#### Excerpt provided ####

It's about discipline and clarity to the American public. Sure, a dollar would be a dollar if the government were responsible enough to follow sound money management principles... but when have they ever done that?
For financial discipline it does not matter, government will borrow anyway because it can, and it will print money anyway because it can. Because borrowing and spending is politically easier than not spending. US government does not have any savings - taxpayers are its savings account. And as long as substantial amount of people think that raising taxes is a way to solve the problem of runaway government spending - this savings account will be used and abused endlessly. There's no reason for politically risky cuts if you could just borrow and tax.
The sad fact is US government is addicted to deficit. And no addict was ever cured by giving them access to more of the source of their addiction.
See here: http://projects.propublica.org/bailout/main/summary
TARP spent: 414bn
TARP returned: 346bn
So "almost" here is a bit of a stretch. But if we look at bigger picture, of all bailouts, it's 602bn spent and 387bn returned so far. That's 214bn still out there.
It's easy to pay TARP back in full when you can borrow at the Fed at 0% and lend at 5%. Favor. Education performance has stagnated ever since the DoEducation was created. Who benefited? Not me or my kids!
And the fact that we have third-rail (untouchable) programs in this country is NOT a strong argument in favor of more "investments".
"Education performance has stagnated ever since the DoEducation was created. Who benefited? Not me or my kids!"
Education performance lagging in the US is not the fault of it being federated. The shining education systems by competency in Math, Science, and Reading comprehension (S. Korea, Finland, Canada, New Zeland, and Ireland) all have federated education systems. FWIW, though, I love the idea of the Finnish 7-16 compulsory school then switching to academic (university) track or vocational (tech school/apprenticeship) track. That is something we can and should do here in the states.
> Education performance lagging in the US is not the fault of it being federated
It's not the fault of being federated, but obviously federating it here the way we did was a catastrophic waste of money and effort.

#### Data excerpt ####

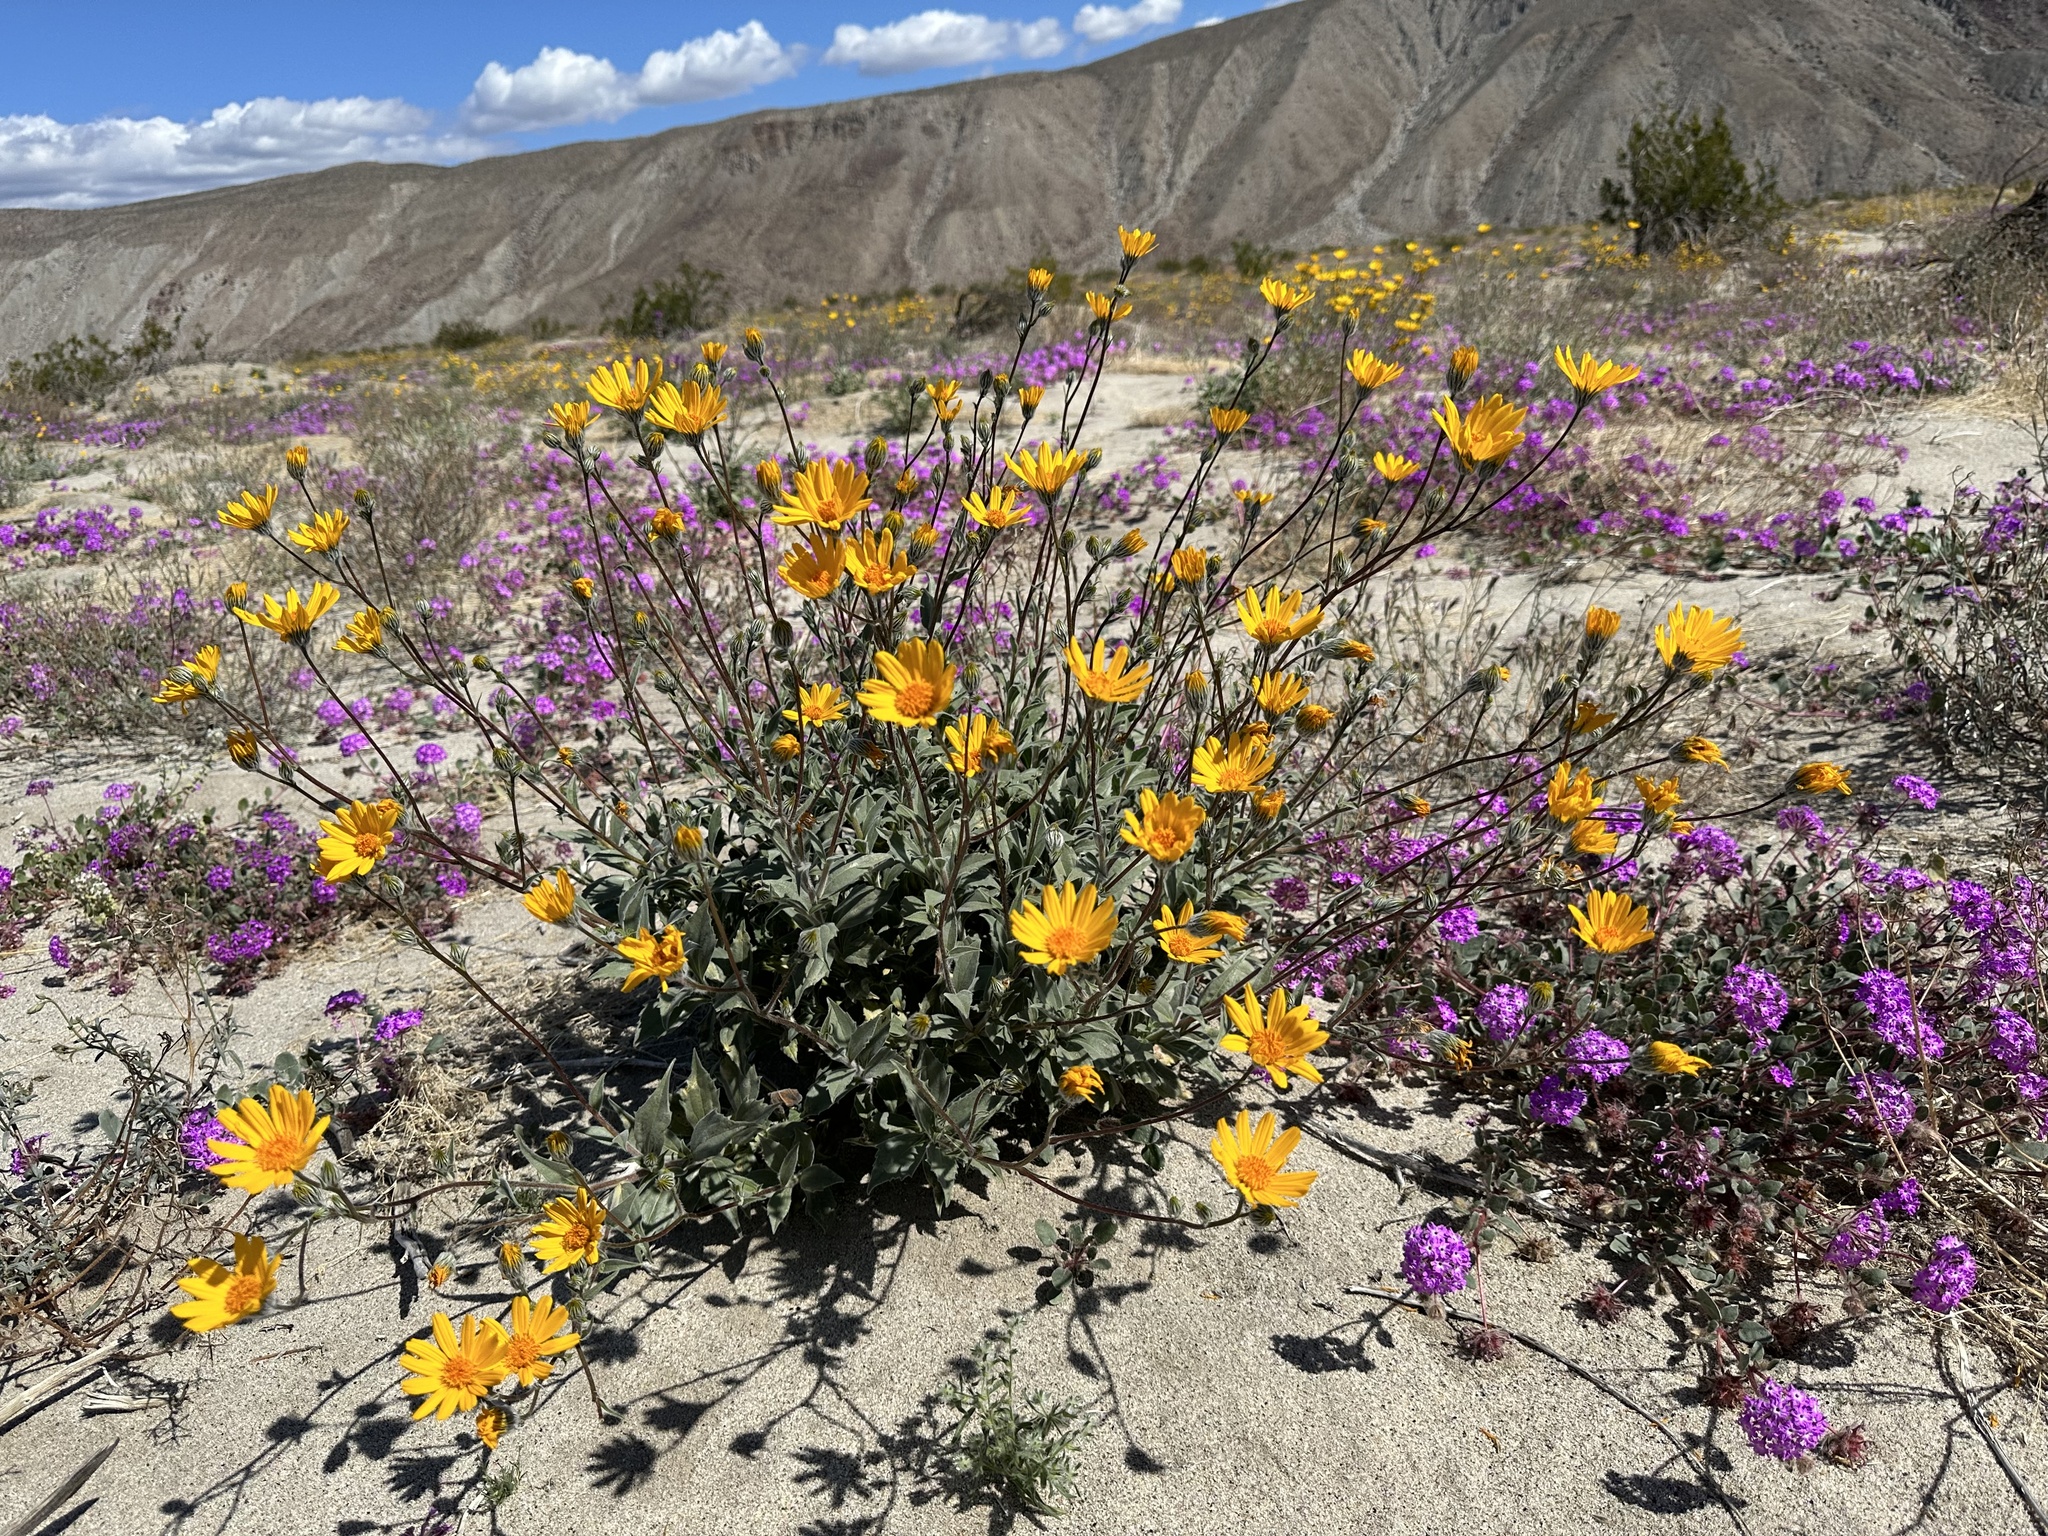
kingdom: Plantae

####

# What you need to do
(A) Which countries does the discussion about government spending and education name as having shining education systems?
(B) According to the discussion about government spending and education, what serves as the US government's savings account?
Rely only on the text; leave the listing aside.

# Answers
(A) S. Korea, Finland, Canada, New Zeland, and Ireland

(B) Taxpayers are its savings account.